WORK TO BE COMPLETED: Report every line of the data that includes "nous".

Saved data entries:

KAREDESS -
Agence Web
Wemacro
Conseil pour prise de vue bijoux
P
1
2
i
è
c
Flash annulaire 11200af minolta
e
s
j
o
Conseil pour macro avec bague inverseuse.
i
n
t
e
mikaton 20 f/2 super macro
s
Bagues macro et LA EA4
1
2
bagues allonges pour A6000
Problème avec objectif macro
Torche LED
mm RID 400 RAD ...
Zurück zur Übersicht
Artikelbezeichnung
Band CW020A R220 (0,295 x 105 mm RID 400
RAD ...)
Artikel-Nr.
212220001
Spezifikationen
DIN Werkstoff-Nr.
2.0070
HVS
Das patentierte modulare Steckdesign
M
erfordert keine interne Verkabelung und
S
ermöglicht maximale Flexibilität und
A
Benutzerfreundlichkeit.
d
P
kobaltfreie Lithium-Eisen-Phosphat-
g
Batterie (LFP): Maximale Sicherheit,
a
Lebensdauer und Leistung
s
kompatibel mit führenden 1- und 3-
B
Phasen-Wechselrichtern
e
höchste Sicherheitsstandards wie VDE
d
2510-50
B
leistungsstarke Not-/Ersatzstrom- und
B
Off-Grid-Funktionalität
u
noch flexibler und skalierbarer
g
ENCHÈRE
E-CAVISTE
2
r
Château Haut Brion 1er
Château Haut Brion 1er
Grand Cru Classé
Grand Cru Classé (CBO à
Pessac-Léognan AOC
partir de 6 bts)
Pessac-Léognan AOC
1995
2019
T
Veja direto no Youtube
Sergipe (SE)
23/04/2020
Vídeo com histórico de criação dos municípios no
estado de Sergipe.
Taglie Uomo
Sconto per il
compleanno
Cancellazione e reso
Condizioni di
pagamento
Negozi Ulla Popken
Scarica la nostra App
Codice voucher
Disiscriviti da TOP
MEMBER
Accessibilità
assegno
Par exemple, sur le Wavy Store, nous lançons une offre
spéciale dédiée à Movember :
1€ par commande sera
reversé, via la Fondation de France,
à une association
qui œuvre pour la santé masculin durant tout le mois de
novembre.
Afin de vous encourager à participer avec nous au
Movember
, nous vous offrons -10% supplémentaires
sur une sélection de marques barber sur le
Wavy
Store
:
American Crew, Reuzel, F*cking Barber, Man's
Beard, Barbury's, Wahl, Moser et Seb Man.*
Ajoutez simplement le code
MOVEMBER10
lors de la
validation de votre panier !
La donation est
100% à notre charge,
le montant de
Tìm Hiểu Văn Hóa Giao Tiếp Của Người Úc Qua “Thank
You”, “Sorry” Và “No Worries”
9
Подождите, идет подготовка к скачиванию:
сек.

RESPONSE TO THIS EXERCISE:
Par exemple, sur le Wavy Store, nous lançons une offre
Afin de vous encourager à participer avec nous au
, nous vous offrons -10% supplémentaires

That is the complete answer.